■ DIRECTIVE
Exact reproduction required: the lines below from the line with "Les inscriptions sont fermées." to the line with "August 2017", both ends included, and no others.

Source data:
--- --- ---

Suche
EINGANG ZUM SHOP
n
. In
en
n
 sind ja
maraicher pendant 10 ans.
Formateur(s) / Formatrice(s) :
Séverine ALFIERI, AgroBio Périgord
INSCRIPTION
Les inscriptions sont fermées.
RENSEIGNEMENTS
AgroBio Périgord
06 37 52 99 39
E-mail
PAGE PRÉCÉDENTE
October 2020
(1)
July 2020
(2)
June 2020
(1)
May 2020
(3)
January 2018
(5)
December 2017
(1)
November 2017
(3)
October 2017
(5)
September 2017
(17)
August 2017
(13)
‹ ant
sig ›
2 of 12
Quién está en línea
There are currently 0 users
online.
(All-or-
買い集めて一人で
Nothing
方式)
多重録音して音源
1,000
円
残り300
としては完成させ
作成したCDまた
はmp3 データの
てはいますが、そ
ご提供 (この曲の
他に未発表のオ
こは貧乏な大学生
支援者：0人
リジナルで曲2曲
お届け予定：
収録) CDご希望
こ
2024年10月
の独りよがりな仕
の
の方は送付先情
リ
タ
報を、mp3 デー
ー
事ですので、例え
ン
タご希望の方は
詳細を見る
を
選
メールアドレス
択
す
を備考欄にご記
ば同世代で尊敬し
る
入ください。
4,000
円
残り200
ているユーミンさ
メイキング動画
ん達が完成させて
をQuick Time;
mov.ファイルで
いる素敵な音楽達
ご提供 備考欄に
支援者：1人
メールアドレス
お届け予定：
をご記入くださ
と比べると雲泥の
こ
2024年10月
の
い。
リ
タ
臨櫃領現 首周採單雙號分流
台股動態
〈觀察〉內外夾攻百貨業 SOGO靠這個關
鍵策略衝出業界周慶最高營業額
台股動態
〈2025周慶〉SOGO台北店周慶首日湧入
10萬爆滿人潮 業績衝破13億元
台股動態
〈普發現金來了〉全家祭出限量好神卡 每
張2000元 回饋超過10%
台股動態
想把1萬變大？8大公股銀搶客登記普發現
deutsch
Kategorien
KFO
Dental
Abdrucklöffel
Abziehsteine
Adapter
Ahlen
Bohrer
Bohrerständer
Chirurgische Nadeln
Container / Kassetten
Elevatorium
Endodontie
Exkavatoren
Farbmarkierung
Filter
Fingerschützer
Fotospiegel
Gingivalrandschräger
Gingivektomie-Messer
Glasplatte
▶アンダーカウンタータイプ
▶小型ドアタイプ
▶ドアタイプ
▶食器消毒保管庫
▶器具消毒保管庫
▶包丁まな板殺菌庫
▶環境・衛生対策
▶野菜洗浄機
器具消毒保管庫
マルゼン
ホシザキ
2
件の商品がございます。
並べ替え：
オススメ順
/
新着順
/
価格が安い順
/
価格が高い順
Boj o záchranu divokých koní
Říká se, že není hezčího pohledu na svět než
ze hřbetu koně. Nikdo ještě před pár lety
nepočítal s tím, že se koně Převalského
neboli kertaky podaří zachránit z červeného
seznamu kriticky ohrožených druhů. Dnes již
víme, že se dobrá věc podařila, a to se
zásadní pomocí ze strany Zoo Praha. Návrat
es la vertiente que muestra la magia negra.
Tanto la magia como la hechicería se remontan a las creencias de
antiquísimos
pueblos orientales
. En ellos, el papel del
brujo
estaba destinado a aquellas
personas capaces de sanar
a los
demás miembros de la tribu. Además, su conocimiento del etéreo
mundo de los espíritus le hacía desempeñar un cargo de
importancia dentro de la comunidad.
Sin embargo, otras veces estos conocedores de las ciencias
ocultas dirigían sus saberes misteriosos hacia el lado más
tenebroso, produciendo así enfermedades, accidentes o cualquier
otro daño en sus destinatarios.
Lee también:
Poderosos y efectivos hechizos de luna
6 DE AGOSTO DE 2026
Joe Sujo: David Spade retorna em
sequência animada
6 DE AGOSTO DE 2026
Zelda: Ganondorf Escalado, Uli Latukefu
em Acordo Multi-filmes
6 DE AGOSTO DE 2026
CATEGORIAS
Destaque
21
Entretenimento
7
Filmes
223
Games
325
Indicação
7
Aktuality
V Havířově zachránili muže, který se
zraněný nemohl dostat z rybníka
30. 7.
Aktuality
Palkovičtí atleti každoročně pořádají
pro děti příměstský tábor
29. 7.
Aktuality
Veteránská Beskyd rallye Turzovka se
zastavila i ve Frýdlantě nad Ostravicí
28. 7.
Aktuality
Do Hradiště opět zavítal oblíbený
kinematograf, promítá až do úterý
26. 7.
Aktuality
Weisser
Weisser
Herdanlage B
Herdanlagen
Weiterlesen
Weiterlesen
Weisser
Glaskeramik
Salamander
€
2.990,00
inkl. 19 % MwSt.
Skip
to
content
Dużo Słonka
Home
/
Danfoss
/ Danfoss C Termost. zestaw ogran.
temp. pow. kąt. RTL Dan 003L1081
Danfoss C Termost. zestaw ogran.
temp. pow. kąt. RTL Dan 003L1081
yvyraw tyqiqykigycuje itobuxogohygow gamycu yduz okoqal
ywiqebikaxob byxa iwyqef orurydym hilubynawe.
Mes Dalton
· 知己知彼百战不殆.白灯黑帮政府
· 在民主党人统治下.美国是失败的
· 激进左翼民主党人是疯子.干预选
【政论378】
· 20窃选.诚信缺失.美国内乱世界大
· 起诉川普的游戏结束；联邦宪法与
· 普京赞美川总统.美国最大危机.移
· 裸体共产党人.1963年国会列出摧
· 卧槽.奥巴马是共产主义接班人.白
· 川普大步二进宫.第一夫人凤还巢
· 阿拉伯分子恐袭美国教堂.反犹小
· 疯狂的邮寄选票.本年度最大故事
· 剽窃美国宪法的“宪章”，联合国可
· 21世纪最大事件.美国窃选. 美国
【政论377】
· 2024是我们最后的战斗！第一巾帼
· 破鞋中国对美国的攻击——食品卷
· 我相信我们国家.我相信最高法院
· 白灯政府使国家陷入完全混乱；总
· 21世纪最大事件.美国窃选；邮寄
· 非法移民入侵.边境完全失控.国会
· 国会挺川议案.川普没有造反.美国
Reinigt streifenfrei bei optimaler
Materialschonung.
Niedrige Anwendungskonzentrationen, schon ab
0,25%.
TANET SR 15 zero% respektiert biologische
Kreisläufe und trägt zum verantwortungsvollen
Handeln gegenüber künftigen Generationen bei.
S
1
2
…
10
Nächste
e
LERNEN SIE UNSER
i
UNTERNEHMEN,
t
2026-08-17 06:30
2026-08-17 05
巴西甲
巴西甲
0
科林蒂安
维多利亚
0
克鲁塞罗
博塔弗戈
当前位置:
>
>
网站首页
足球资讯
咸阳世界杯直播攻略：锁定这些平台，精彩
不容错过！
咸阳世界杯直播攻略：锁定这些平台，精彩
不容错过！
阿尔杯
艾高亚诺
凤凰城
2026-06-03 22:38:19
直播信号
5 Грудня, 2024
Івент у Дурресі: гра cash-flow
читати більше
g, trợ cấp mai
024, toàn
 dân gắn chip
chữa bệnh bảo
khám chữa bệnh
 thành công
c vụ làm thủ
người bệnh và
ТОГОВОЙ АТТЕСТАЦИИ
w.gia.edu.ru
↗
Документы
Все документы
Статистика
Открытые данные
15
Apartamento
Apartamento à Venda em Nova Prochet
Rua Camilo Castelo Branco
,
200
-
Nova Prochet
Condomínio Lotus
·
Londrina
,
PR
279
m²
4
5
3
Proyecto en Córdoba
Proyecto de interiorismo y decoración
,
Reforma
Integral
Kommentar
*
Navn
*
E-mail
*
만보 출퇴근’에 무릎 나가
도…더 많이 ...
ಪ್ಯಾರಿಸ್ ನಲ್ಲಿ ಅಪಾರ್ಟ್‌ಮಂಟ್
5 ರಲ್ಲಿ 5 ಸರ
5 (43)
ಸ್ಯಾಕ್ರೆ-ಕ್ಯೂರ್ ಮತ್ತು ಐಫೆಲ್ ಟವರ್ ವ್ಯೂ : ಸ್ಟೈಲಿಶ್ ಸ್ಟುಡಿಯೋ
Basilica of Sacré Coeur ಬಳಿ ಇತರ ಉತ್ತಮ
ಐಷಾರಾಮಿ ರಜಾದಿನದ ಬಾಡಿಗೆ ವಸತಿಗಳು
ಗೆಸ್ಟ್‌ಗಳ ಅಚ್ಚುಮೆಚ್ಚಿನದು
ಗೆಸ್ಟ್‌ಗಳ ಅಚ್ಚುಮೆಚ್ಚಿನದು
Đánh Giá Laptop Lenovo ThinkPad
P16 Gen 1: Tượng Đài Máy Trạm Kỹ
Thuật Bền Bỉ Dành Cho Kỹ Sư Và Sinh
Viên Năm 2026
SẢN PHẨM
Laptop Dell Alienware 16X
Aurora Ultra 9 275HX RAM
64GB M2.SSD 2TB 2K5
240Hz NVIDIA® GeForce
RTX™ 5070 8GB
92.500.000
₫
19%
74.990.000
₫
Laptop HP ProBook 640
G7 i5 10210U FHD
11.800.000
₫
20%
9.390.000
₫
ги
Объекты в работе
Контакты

--- --- ---

■ REPLY
Les inscriptions sont fermées.
RENSEIGNEMENTS
AgroBio Périgord
06 37 52 99 39
E-mail
PAGE PRÉCÉDENTE
October 2020
(1)
July 2020
(2)
June 2020
(1)
May 2020
(3)
January 2018
(5)
December 2017
(1)
November 2017
(3)
October 2017
(5)
September 2017
(17)
August 2017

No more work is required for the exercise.